Cecil in Hwange National Park
Cecil in Hwange National Park

Credit: Dr Andrew Loveridge

The Cecil Lion Summit

Oxford University's Wildlife Conservation Research Unit and wild cat conservation organisation Panthera today announced that they are organising and hosting a landmark summit for range wide lion conservation in 2016, in honour of Cecil the lion, whose death triggered a global outpouring of empathy and awareness for lions and their imperilled status

As the American talk show host Jimmy Kimmel said when he exhorted his viewers to support WildCRU's Hwange Lion Project, out of the sadness of the illegal death of Cecil can come good. The global roar for lion conservation that followed has created a unique moment – and potentially a historic turning point – for lion conservation. Seizing that moment, partners WildCRU and Panthera, the global wild cat conservation organization, are convening the Cecil Summit to grasp this new momentum in lion conservation, and inviting the foremost conservation experts from organizations throughout the lion conservation community to join us in a concerted effort to save the lion.

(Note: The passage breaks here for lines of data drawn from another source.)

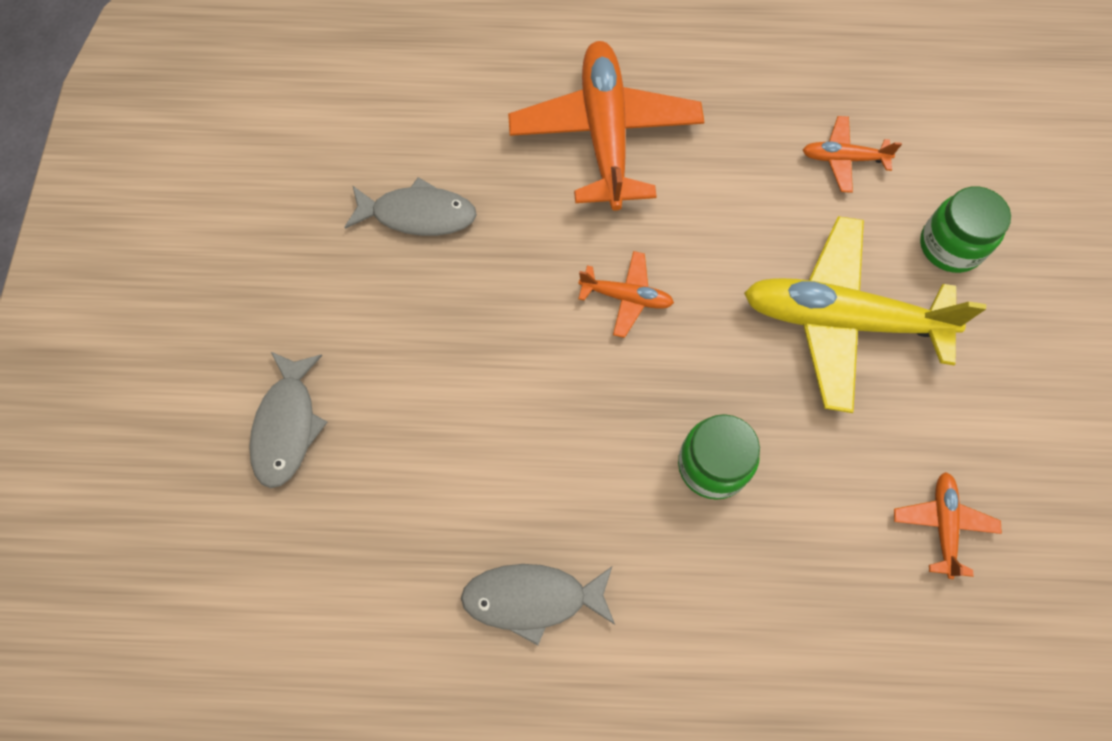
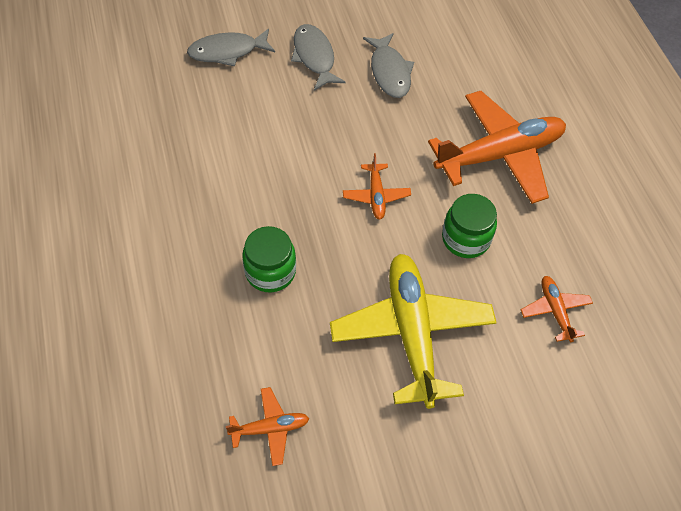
camera: 70 degrees right, 10 degrees down
grey fish [461,564,615,645] -> grey fish moved to [291,24,346,91]
green jar [920,187,1011,273] -> green jar moved to [442,194,497,258]

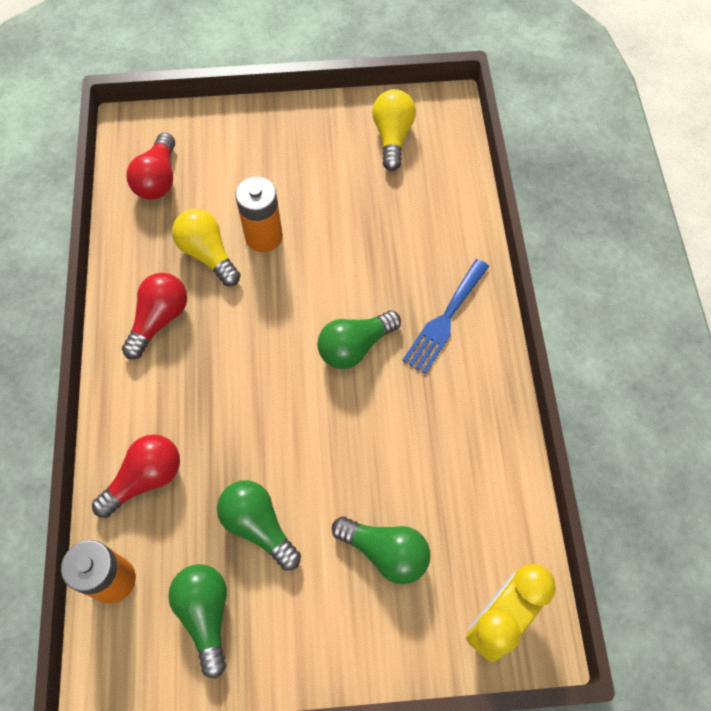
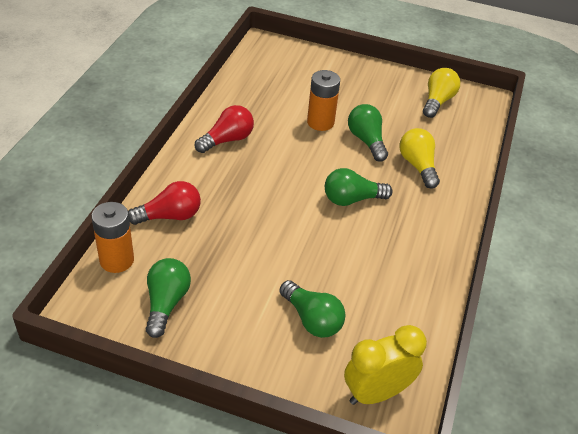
camera: 20 degrees right, 20 degrees down
red light bulb [126,133,175,200] -> none
yellow light bulb [172,209,241,286] -> yellow light bulb moved to [400,128,440,189]
green light bulb [217,480,301,571] -> green light bulb moved to [348,104,388,162]
blue fork [402,259,489,374] -> none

Professor David Macdonald, Director of WildCRU, said, “The key question for the summit to address, realistically but ambitiously, will be what could success look like? How might Africa, with all its varied circumstances look, following a successful revolution in lion conservation and how could this feasibly be delivered.” He added, “and delivering the well-being of lions, and other big carnivores, necessitates also delivering the well-being of local people, communities and nations that live alongside them – that is the holistic goal of modern wildlife conservation.”

Lions are in crisis. Because lions are uniquely visible to tourists there is a false impression that they are not endangered. The opposite is true: they are disappearing in plain sight. From an estimated population of 200,000 across Africa a century ago, and 30,000 a decade ago, as few as 20,000 lions may now roam free in the entire continent. Their numbers have been devastated by loss of habitat and wild prey, poaching, conflict with farming communities, unsustainable legal hunting, and emerging threats including the use of lion bones in traditional Asian medicine. Lions are being killed daily in Africa.
 
Dr. Luke Hunter, President of Panthera, said, “When I first started studying lions over two decades ago, it was inconceivable that the species might one day be endangered. Now, we have to confront that reality. Lions and people both evolved in Africa and co-existed for millennia, but today, one is losing the race for survival. The Cecil Summit will bring together the best minds to respond to this massive conservation challenge. ”

Cecil was studied through the Hwange Lion Project, operated by Oxford University’s Wildlife Conservation Research Unit (WildCRU) and supported by Panthera, for eight years before being tragically killed outside Zimbabwe’s Hwange National Park.